Mandated by the Affordable Care Act, public health demonstration projects have been promoted as an innovative solution to the nation's health care crisis. Yet, such projects actually have a long but little-known history, dating back to the 1920s. In the book, readers are transported to New York City in the 1920s and 1930s to chart the rise and fall of two community health centers, in the neighborhoods of East Harlem and Bellevue-Yorkville. D'Antonio examines the day-to-day operations of these clinics, as well as the community outreach work done by nurses who visited schools, churches, and homes encouraging neighborhood residents to adopt healthier lifestyles, engage with preventive physical exams, and see to the health of their preschool children.

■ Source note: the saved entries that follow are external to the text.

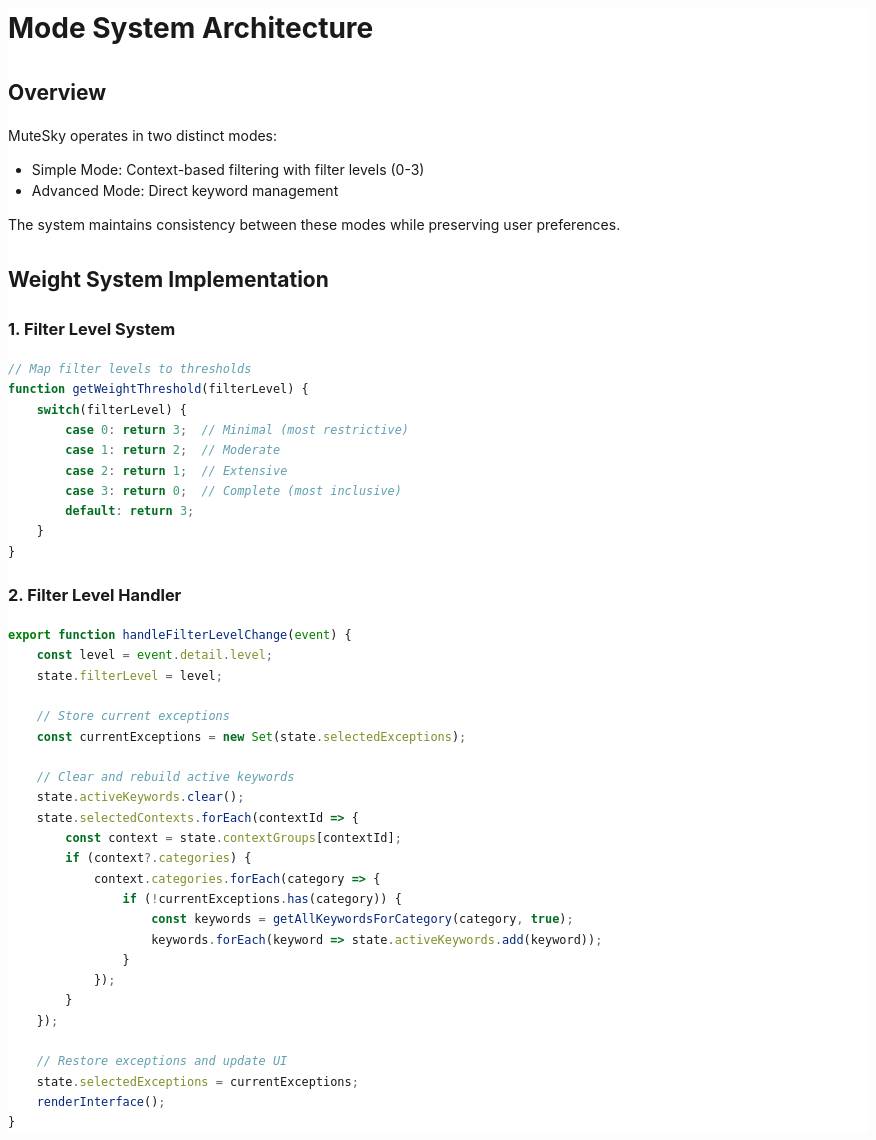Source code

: # Mode System Architecture

## Overview

MuteSky operates in two distinct modes:
- Simple Mode: Context-based filtering with filter levels (0-3)
- Advanced Mode: Direct keyword management

The system maintains consistency between these modes while preserving user preferences.

## Weight System Implementation

### 1. Filter Level System
```javascript
// Map filter levels to thresholds
function getWeightThreshold(filterLevel) {
    switch(filterLevel) {
        case 0: return 3;  // Minimal (most restrictive)
        case 1: return 2;  // Moderate
        case 2: return 1;  // Extensive
        case 3: return 0;  // Complete (most inclusive)
        default: return 3;
    }
}
```

### 2. Filter Level Handler
```javascript
export function handleFilterLevelChange(event) {
    const level = event.detail.level;
    state.filterLevel = level;

    // Store current exceptions
    const currentExceptions = new Set(state.selectedExceptions);

    // Clear and rebuild active keywords
    state.activeKeywords.clear();
    state.selectedContexts.forEach(contextId => {
        const context = state.contextGroups[contextId];
        if (context?.categories) {
            context.categories.forEach(category => {
                if (!currentExceptions.has(category)) {
                    const keywords = getAllKeywordsForCategory(category, true);
                    keywords.forEach(keyword => state.activeKeywords.add(keyword));
                }
            });
        }
    });

    // Restore exceptions and update UI
    state.selectedExceptions = currentExceptions;
    renderInterface();
}
```
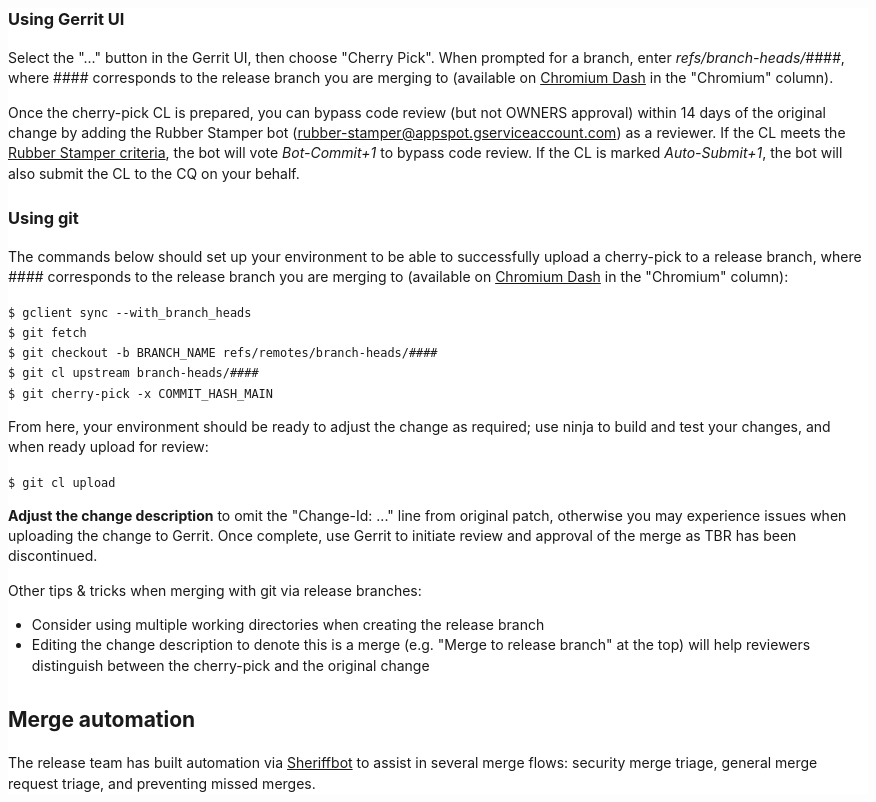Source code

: ### Using Gerrit UI

Select the "..." button in the Gerrit UI, then choose "Cherry Pick". When
prompted for a branch, enter *refs/branch-heads/####*, where #### corresponds
to the release branch you are merging to (available on
[Chromium Dash](https://chromiumdash.appspot.com/branches) in the "Chromium"
column).

Once the cherry-pick CL is prepared, you can bypass code review (but not
OWNERS approval) within 14 days of the original change by adding the Rubber
Stamper bot (rubber-stamper@appspot.gserviceaccount.com) as a reviewer. If the
CL meets the
[Rubber Stamper criteria](https://chromium.googlesource.com/infra/infra/+/refs/heads/main/go/src/infra/appengine/rubber-stamper/README.md),
the bot will vote *Bot-Commit+1* to bypass code review. If the CL is marked
*Auto-Submit+1*, the bot will also submit the CL to the CQ on your behalf.

### Using git

The commands below should set up your environment to be able to successfully
upload a cherry-pick to a release branch, where *####* corresponds to the
release branch you are merging to (available on
[Chromium Dash](https://chromiumdash.appspot.com/branches) in the "Chromium"
column):

```
$ gclient sync --with_branch_heads
$ git fetch
$ git checkout -b BRANCH_NAME refs/remotes/branch-heads/####
$ git cl upstream branch-heads/####
$ git cherry-pick -x COMMIT_HASH_MAIN
```

From here, your environment should be ready to adjust the change as required;
use ninja to build and test your changes, and when ready upload for review:

```
$ git cl upload
```

**Adjust the change description** to omit the "Change-Id: ..." line from
original patch, otherwise you may experience issues when uploading the change
to Gerrit. Once complete, use Gerrit to initiate review and approval of the
merge as TBR has been discontinued.

Other tips & tricks when merging with git via release branches:
* Consider using multiple working directories when creating the release branch
* Editing the change description to denote this is a merge (e.g. "Merge to
  release branch" at the top) will help reviewers distinguish between the
  cherry-pick and the original change

## Merge automation

The release team has built automation via
[Sheriffbot](https://www.chromium.org/issue-tracking/autotriage) to assist in
several merge flows: security merge triage, general merge request triage, and
preventing missed merges.
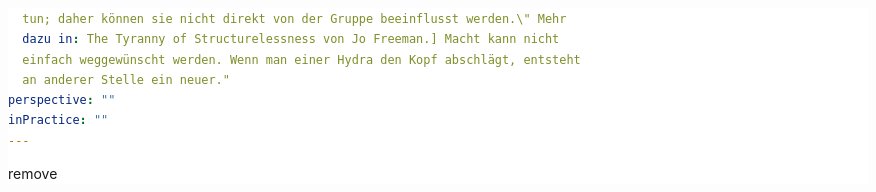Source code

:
 ```yaml
  tun; daher können sie nicht direkt von der Gruppe beeinflusst werden.\" Mehr
  dazu in: The Tyranny of Structurelessness von Jo Freeman.] Macht kann nicht
  einfach weggewünscht werden. Wenn man einer Hydra den Kopf abschlägt, entsteht
  an anderer Stelle ein neuer."
perspective: ""
inPractice: ""
---
```

remove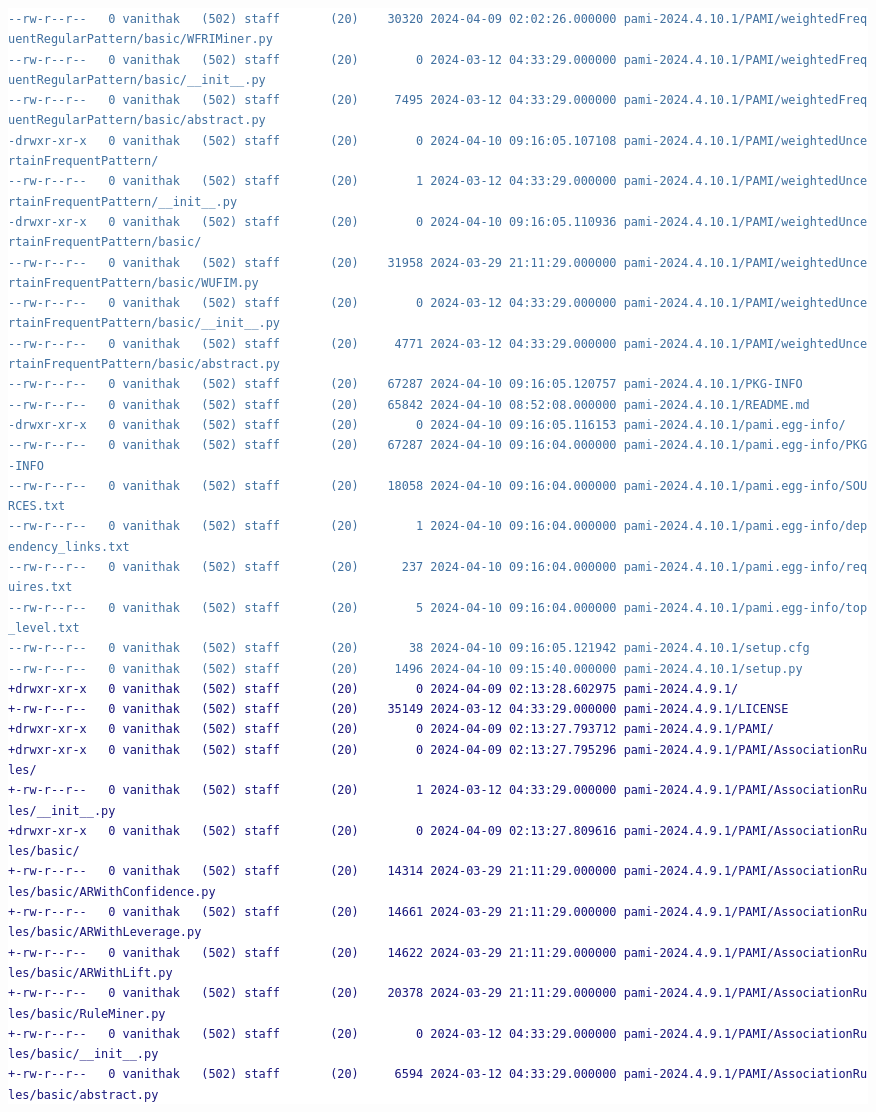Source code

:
 ```diff
--rw-r--r--   0 vanithak   (502) staff       (20)    30320 2024-04-09 02:02:26.000000 pami-2024.4.10.1/PAMI/weightedFrequentRegularPattern/basic/WFRIMiner.py
--rw-r--r--   0 vanithak   (502) staff       (20)        0 2024-03-12 04:33:29.000000 pami-2024.4.10.1/PAMI/weightedFrequentRegularPattern/basic/__init__.py
--rw-r--r--   0 vanithak   (502) staff       (20)     7495 2024-03-12 04:33:29.000000 pami-2024.4.10.1/PAMI/weightedFrequentRegularPattern/basic/abstract.py
-drwxr-xr-x   0 vanithak   (502) staff       (20)        0 2024-04-10 09:16:05.107108 pami-2024.4.10.1/PAMI/weightedUncertainFrequentPattern/
--rw-r--r--   0 vanithak   (502) staff       (20)        1 2024-03-12 04:33:29.000000 pami-2024.4.10.1/PAMI/weightedUncertainFrequentPattern/__init__.py
-drwxr-xr-x   0 vanithak   (502) staff       (20)        0 2024-04-10 09:16:05.110936 pami-2024.4.10.1/PAMI/weightedUncertainFrequentPattern/basic/
--rw-r--r--   0 vanithak   (502) staff       (20)    31958 2024-03-29 21:11:29.000000 pami-2024.4.10.1/PAMI/weightedUncertainFrequentPattern/basic/WUFIM.py
--rw-r--r--   0 vanithak   (502) staff       (20)        0 2024-03-12 04:33:29.000000 pami-2024.4.10.1/PAMI/weightedUncertainFrequentPattern/basic/__init__.py
--rw-r--r--   0 vanithak   (502) staff       (20)     4771 2024-03-12 04:33:29.000000 pami-2024.4.10.1/PAMI/weightedUncertainFrequentPattern/basic/abstract.py
--rw-r--r--   0 vanithak   (502) staff       (20)    67287 2024-04-10 09:16:05.120757 pami-2024.4.10.1/PKG-INFO
--rw-r--r--   0 vanithak   (502) staff       (20)    65842 2024-04-10 08:52:08.000000 pami-2024.4.10.1/README.md
-drwxr-xr-x   0 vanithak   (502) staff       (20)        0 2024-04-10 09:16:05.116153 pami-2024.4.10.1/pami.egg-info/
--rw-r--r--   0 vanithak   (502) staff       (20)    67287 2024-04-10 09:16:04.000000 pami-2024.4.10.1/pami.egg-info/PKG-INFO
--rw-r--r--   0 vanithak   (502) staff       (20)    18058 2024-04-10 09:16:04.000000 pami-2024.4.10.1/pami.egg-info/SOURCES.txt
--rw-r--r--   0 vanithak   (502) staff       (20)        1 2024-04-10 09:16:04.000000 pami-2024.4.10.1/pami.egg-info/dependency_links.txt
--rw-r--r--   0 vanithak   (502) staff       (20)      237 2024-04-10 09:16:04.000000 pami-2024.4.10.1/pami.egg-info/requires.txt
--rw-r--r--   0 vanithak   (502) staff       (20)        5 2024-04-10 09:16:04.000000 pami-2024.4.10.1/pami.egg-info/top_level.txt
--rw-r--r--   0 vanithak   (502) staff       (20)       38 2024-04-10 09:16:05.121942 pami-2024.4.10.1/setup.cfg
--rw-r--r--   0 vanithak   (502) staff       (20)     1496 2024-04-10 09:15:40.000000 pami-2024.4.10.1/setup.py
+drwxr-xr-x   0 vanithak   (502) staff       (20)        0 2024-04-09 02:13:28.602975 pami-2024.4.9.1/
+-rw-r--r--   0 vanithak   (502) staff       (20)    35149 2024-03-12 04:33:29.000000 pami-2024.4.9.1/LICENSE
+drwxr-xr-x   0 vanithak   (502) staff       (20)        0 2024-04-09 02:13:27.793712 pami-2024.4.9.1/PAMI/
+drwxr-xr-x   0 vanithak   (502) staff       (20)        0 2024-04-09 02:13:27.795296 pami-2024.4.9.1/PAMI/AssociationRules/
+-rw-r--r--   0 vanithak   (502) staff       (20)        1 2024-03-12 04:33:29.000000 pami-2024.4.9.1/PAMI/AssociationRules/__init__.py
+drwxr-xr-x   0 vanithak   (502) staff       (20)        0 2024-04-09 02:13:27.809616 pami-2024.4.9.1/PAMI/AssociationRules/basic/
+-rw-r--r--   0 vanithak   (502) staff       (20)    14314 2024-03-29 21:11:29.000000 pami-2024.4.9.1/PAMI/AssociationRules/basic/ARWithConfidence.py
+-rw-r--r--   0 vanithak   (502) staff       (20)    14661 2024-03-29 21:11:29.000000 pami-2024.4.9.1/PAMI/AssociationRules/basic/ARWithLeverage.py
+-rw-r--r--   0 vanithak   (502) staff       (20)    14622 2024-03-29 21:11:29.000000 pami-2024.4.9.1/PAMI/AssociationRules/basic/ARWithLift.py
+-rw-r--r--   0 vanithak   (502) staff       (20)    20378 2024-03-29 21:11:29.000000 pami-2024.4.9.1/PAMI/AssociationRules/basic/RuleMiner.py
+-rw-r--r--   0 vanithak   (502) staff       (20)        0 2024-03-12 04:33:29.000000 pami-2024.4.9.1/PAMI/AssociationRules/basic/__init__.py
+-rw-r--r--   0 vanithak   (502) staff       (20)     6594 2024-03-12 04:33:29.000000 pami-2024.4.9.1/PAMI/AssociationRules/basic/abstract.py
```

As she reveals, these programs relied upon an often-contentious and fragile alliance between various healthcare providers, educators, social workers, and funding agencies, both public and private. Assessing both the successes and failures of these public health demonstration projects, D'Antonio also traces their legacy in shaping both the best and worst elements of today's primary care system.
D'Antonio is also the editor of the Nursing History Review and the author of American Nursing: A History of Knowledge, Authority, and the Meaning of Work, which won the 2011 Lavinia Dock Award. Nursing with a Message was published by Rutgers University Press in January 2017.